Many readers will have seen a new beer brand in some bottleshops called Steamrail. It all looks very crafty with packaging cues to place it squarely in the craft space. That said, the price is pretty amazing, advertised on the Liqourland website at $45 a carton.
But who or what is this Steamrail Brewing Company?
Last week I wandered into to my local Liquorland and grabbed a bottle of the Golden Ale. l presented it to the young lady behind the counter asking, “Is this new?”
“Yeah, we just got it in,” she said.
“Great,” I replied. “Who makes it?”
In an attempt to help an interested, but obviously stupid, customer the young lady picked up the bottle and made a show of studying the label. She turned it over in her hands, turned it back. Put it down and said, “Streamrail Brewing Company, I guess”.
Now, here’s the rub.
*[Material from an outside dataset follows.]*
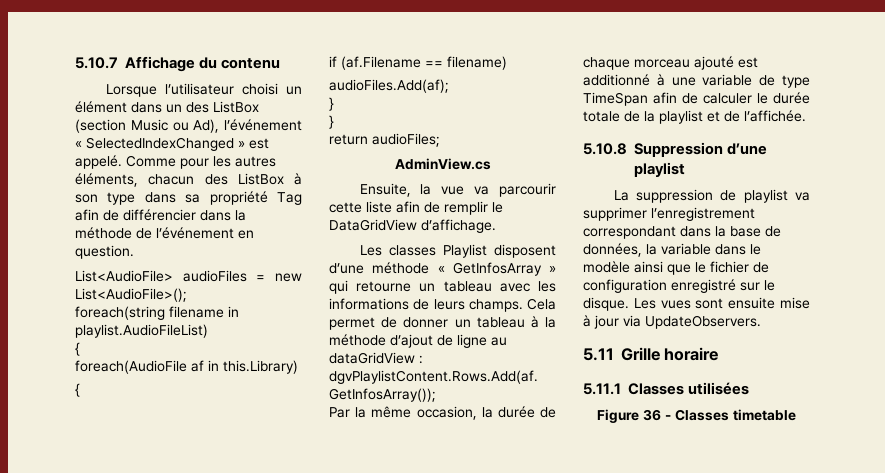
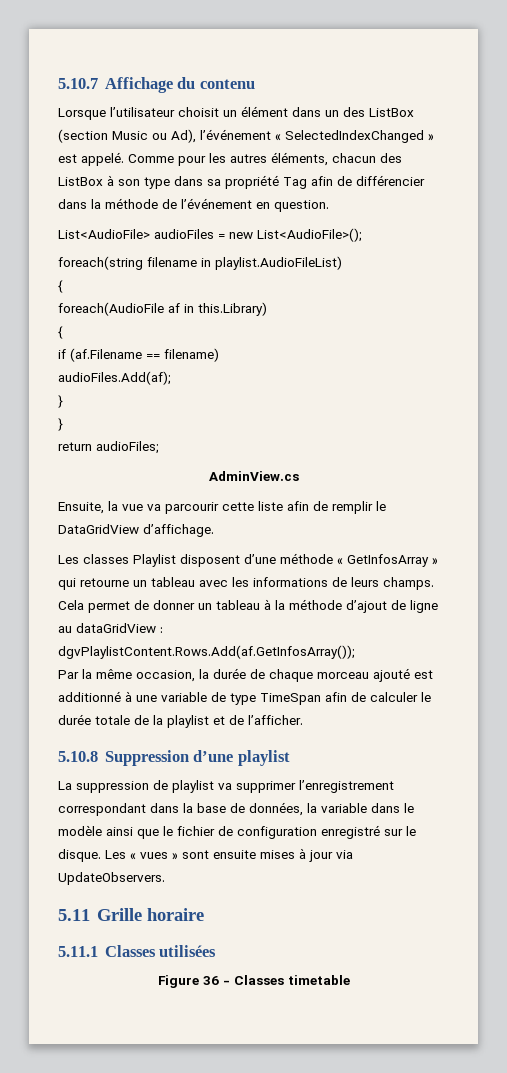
[241,83,278,95] choisi -> [178,107,219,117] choisit
[744,110,806,122] l’affichée. -> [248,715,303,725] l’afficher.
[660,300,691,309] vues -> [130,852,178,860] « vues »
[780,297,810,309] mise -> [260,850,295,859] mises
In a Liquorland bottleshop, the lady who is paid and, presumably, given some basic product training by Liquorland was completely unable to inform me that the beer was brewed for Liquorland.
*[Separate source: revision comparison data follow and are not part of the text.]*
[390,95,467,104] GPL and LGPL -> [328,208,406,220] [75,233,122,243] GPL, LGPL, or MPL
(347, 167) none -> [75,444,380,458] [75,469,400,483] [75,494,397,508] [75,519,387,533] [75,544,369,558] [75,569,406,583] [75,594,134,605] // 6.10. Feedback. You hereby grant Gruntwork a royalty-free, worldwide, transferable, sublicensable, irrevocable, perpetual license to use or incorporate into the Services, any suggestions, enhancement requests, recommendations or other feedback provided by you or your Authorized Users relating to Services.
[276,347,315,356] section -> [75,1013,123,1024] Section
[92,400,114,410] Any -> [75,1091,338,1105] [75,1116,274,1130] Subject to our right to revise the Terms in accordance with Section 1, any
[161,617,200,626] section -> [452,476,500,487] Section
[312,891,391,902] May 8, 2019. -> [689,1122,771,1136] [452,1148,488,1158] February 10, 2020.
Of course, she can easily be forgiven for this error. The branding of this beer has been carefully constructed to avoid disclosing that fact. The label boldly announces “Steamrail Brewing Company”. Not Steamrail Beer Marketing Company, not Steamrail Beer Company, Steamrail BREWING Company.
As a punter in the bottleshop, if you wanted to find out a little more about this new Steamrail Brewing Company, you would – as the young lady serving me did – turn over the bottle to find out a little more. Wading your way through the nonsense spiel designed to pretend there is a backstory to the brand, and if your eyesight is very good, you will find a line referring to AUSTRALIAN BEER CONNOISSEURS.
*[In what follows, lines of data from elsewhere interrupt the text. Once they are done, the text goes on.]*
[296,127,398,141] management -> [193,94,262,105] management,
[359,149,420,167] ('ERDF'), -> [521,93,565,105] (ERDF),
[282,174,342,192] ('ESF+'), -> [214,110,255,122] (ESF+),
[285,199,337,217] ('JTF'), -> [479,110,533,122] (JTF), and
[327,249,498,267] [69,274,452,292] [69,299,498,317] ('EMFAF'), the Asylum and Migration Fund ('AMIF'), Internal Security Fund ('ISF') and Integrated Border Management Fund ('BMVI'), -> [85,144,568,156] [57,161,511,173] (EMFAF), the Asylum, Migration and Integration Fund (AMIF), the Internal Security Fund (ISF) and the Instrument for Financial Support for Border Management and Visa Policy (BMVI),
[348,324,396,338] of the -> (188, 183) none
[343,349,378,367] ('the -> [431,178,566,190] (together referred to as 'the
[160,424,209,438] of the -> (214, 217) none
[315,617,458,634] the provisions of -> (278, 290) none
“Hmmm, now who are these Australian Beer Connoisseurs,” you wonder to yourself.
A quick Google search from your phone (and let’s face it, who is going to do long search – or any search – on their phone standing in a bottleshop when all they want is a beer) reveals nothing about this business responsible for the brand. One needs to go to the website of the Australian Securities and Investments Corporation to find out anything meaningful about Australian Beer Connoisseurs. Personally, I love accessing the Australian Securities and Investments Corporation website from my phone when I am on my way to a barbeque.
Once you have reached the website of our nation’s corporate regulator, you can perform a business names search and find out that Australian Beer Connoisseurs is a business name registered to Liquorland (Australia) Pty Ltd.
I am obviously stupid. I cannot for the life of me think why a business selling a product in its own store would not want to put that store’s product on the name, can you?
Even more intriquing is that a search of the Trade Marks database reveals that the Trade Mark “Steamrail” is owned by Liquorland (Australia) Pty Ltd, not Australian Beer Connoisseurs.
So, we have a beer that is made under contract for Liquorland, trade marked by Liquorland sold in Liquorland, but not mentioning Liquorland anwhere. Instead you have the Steamrail Brewing Company (which is actually not a name I can find registered anywhere, “Steamrail” being the only name I can find and it is a trade mark) listing a registered business name that does not hold the product’s trade mark.
I’ll leave you pondering those questions readers. I would put the question to Coles or to their external public relations consultants (curiously, the same ones who handle most of CUB’s highly responsive and transparent communication) but, three weeks after asking “who brews it”, I still don’t have an answer to that. So, there really seems no point.
One thing I will say though. There is indeed a story behind the Steamrail Brewing Company, though it’s not the story that we are being told.